## Extracted text
Current Exhibition
Ryogoku

GALLERY MoMo is pleased to present “ARATENO”, a group exhibition featuring works by Masakazu Takatori, CHEN Shige, and Yuka Hotta, on view from Saturday, September 13 to Saturday, October 18, 2025.
The exhibition was conceived and curated by Yosuke Kobashi, an artist represented by the gallery. Beyond his own practice, Kobashi has visited and closely observed numerous exhibitions by other artists. Through conversations with him, we realized that his way of looking at artists, artworks, and exhibitions is unique and offers fresh perspectives that are often overlooked. While exhibitions curated by artists themselves have become increasingly common in recent years, ARATENO reflects Kobashi’s own words — “showing what had not been visible, a breeze that blows through stagnation” — and is structured around the shared quality of “nuke” (a sense of openness or release) that he perceives in both works and exhibitions.
In addition, the flyer design and exhibition goods, created by inori at Kobashi’s request, also capture and embody this lightness of “nuke.” Their design brings a different angle to the exhibition, introducing a distinct rhythm and sense of movement.
Freed from existing frameworks, concepts, and methods of expression, the three participating artists confront their inner selves and create continuous bodies of work through diverse approaches. We invite you to experience the exhibition space, where these works are displayed in dialogue, like an improvisational session.
ARATENO
Arateno — A Breath of Wind Blowing Through the Stagnation, Revealing What Had Been Unseen
Light flickers, eyes wander, the brain feels a pleasant thrill. Thank you.
Or perhaps, it is something entirely new—your chest tightens, it feels unbearable, the brain is in turmoil. I begin to think.
Adults are often moved by what children create.
It is “something” they once could do themselves, but no longer can.
There are adults searching for that “something” within, seeking freedom in order to remain true to themselves.
To accept contradictions within oneself, to walk without purpose, simply to walk.
It is not about returning to childhood.
To be free means to be oneself—of that time, in that moment.
And so, it is in the things created by those who are always in dialogue with themselves that we long to see something.
Yosuke Kobashi
Arateno — “Nuke” (Open Space / Breathing Room)
That sensation reaching straight into the marrow. A respect and awe so strong that one cannot help but think: thank you for taking it this far.

## Supplied data
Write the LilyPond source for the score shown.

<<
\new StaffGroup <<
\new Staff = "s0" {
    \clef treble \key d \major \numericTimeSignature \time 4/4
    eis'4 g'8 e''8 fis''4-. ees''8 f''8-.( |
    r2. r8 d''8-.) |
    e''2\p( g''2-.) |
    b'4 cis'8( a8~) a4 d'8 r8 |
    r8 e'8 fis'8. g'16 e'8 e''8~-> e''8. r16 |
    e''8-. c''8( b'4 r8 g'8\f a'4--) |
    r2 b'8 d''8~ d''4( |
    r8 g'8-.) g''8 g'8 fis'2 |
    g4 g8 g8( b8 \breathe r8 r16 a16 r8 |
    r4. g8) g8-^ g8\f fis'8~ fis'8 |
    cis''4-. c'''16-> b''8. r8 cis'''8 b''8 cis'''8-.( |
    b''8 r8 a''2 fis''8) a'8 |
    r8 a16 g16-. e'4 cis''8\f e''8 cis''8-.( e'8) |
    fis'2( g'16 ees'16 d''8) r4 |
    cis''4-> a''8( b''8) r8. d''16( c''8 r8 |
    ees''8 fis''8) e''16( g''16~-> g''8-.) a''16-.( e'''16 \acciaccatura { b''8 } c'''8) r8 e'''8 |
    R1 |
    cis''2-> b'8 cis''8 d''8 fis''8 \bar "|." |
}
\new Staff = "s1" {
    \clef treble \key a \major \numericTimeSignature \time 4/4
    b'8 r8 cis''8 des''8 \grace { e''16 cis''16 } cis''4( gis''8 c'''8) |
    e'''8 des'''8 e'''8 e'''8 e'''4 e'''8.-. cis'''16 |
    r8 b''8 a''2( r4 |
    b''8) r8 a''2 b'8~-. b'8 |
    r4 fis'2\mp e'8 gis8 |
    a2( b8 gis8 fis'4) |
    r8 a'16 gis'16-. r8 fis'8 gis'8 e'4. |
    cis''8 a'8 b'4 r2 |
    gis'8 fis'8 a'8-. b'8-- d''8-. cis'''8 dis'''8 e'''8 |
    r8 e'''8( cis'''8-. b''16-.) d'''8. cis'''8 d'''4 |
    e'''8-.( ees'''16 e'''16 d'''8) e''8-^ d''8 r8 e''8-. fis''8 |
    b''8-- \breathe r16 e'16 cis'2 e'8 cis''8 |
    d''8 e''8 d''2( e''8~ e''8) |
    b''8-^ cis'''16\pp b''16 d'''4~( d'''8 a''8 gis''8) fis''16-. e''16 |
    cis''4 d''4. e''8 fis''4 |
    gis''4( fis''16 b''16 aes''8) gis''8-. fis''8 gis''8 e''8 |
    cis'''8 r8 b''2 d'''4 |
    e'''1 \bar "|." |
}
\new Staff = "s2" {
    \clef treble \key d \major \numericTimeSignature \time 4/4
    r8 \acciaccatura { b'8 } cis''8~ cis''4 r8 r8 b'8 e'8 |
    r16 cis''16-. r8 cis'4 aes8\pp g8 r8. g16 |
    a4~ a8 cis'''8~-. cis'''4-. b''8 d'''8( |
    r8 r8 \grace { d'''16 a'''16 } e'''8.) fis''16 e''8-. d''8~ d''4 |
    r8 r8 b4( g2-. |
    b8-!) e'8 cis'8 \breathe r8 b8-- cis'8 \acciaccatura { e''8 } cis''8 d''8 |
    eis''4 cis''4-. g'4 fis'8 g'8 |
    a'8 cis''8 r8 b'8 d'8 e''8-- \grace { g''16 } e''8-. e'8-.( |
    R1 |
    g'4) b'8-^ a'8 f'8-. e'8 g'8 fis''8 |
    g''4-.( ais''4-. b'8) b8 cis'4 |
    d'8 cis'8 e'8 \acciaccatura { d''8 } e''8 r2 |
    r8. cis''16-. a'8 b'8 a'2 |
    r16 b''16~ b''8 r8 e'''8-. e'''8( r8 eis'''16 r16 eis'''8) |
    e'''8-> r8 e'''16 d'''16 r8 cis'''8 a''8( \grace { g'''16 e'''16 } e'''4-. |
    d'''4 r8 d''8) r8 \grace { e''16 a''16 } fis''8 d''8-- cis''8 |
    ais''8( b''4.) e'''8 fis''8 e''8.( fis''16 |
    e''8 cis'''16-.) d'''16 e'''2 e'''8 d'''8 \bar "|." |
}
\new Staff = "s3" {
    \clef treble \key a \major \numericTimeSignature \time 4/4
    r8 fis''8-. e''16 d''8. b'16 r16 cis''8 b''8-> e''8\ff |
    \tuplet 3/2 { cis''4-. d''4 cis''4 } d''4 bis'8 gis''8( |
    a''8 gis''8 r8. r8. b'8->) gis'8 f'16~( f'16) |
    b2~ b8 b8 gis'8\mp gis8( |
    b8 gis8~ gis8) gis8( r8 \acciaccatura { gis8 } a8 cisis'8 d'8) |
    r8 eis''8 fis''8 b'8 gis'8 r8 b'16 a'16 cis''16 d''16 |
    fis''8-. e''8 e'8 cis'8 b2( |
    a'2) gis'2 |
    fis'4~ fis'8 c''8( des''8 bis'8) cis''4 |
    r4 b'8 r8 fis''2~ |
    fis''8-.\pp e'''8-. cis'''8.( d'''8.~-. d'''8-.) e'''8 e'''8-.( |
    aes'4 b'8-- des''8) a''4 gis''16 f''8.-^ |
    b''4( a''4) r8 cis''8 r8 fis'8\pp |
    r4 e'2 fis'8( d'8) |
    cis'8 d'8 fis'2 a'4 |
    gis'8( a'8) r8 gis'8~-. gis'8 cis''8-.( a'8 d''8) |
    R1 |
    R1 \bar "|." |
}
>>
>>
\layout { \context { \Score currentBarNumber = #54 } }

## Requirement
In the exhibition announcement above, reproduce the passage starting at "It is not about" and ending at "Space / Breathing Room)", substituting "youth" for "childhood".

## Answer for the task
It is not about returning to youth.
To be free means to be oneself—of that time, in that moment.
And so, it is in the things created by those who are always in dialogue with themselves that we long to see something.
Yosuke Kobashi
Arateno — “Nuke” (Open Space / Breathing Room)